Strip out the pictures and transcribe the records that follow exactly.

== Records shown ==
▼▼▼

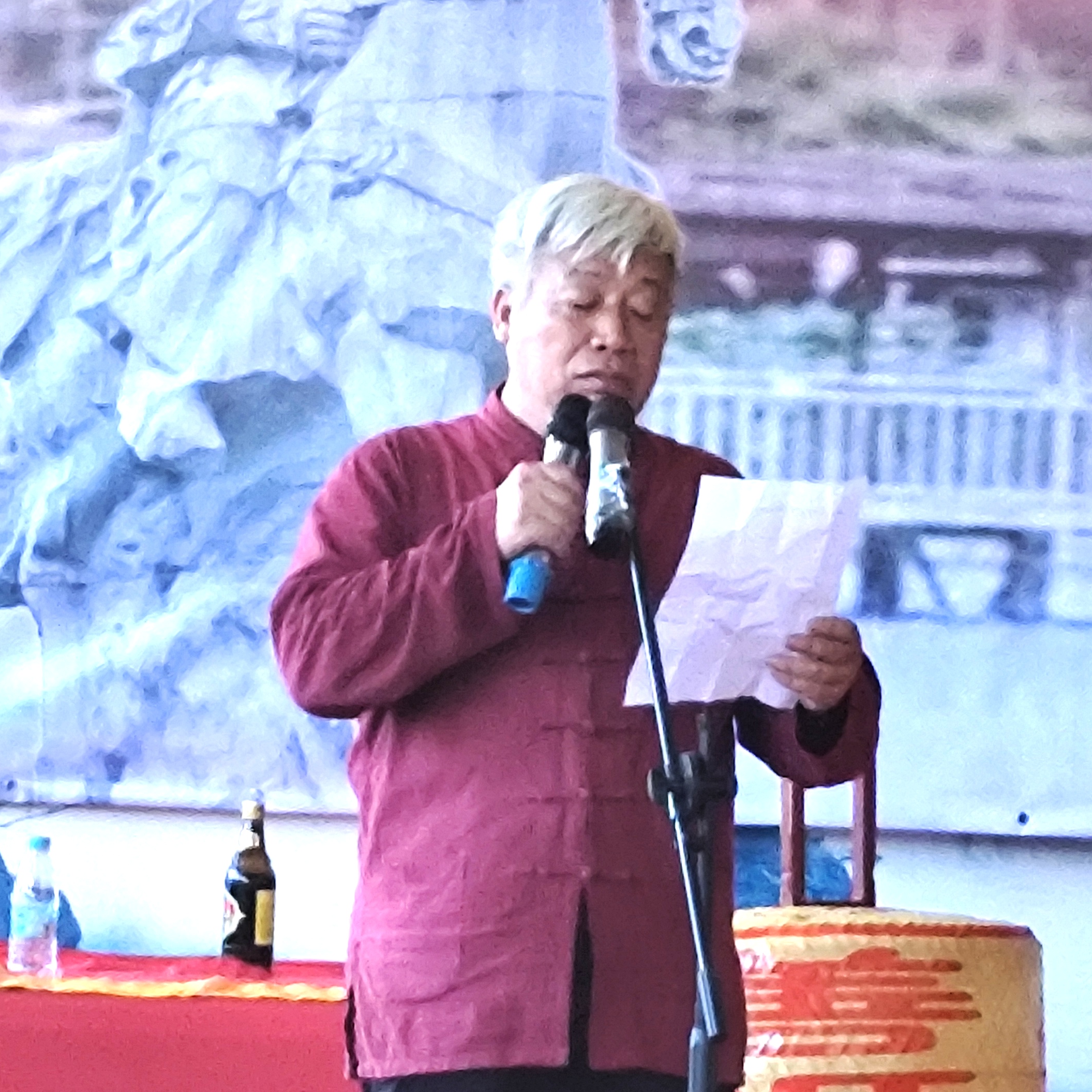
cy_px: 741
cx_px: 665
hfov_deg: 6.8
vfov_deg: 6.8
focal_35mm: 258
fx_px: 9208
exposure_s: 1/100
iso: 160
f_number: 1.65
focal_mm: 6.14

▲▲▲

== Task result ==
cy_px: 741
cx_px: 665
hfov_deg: 6.8
vfov_deg: 6.8
focal_35mm: 258
fx_px: 9208
exposure_s: 1/100
iso: 160
f_number: 1.65
focal_mm: 6.14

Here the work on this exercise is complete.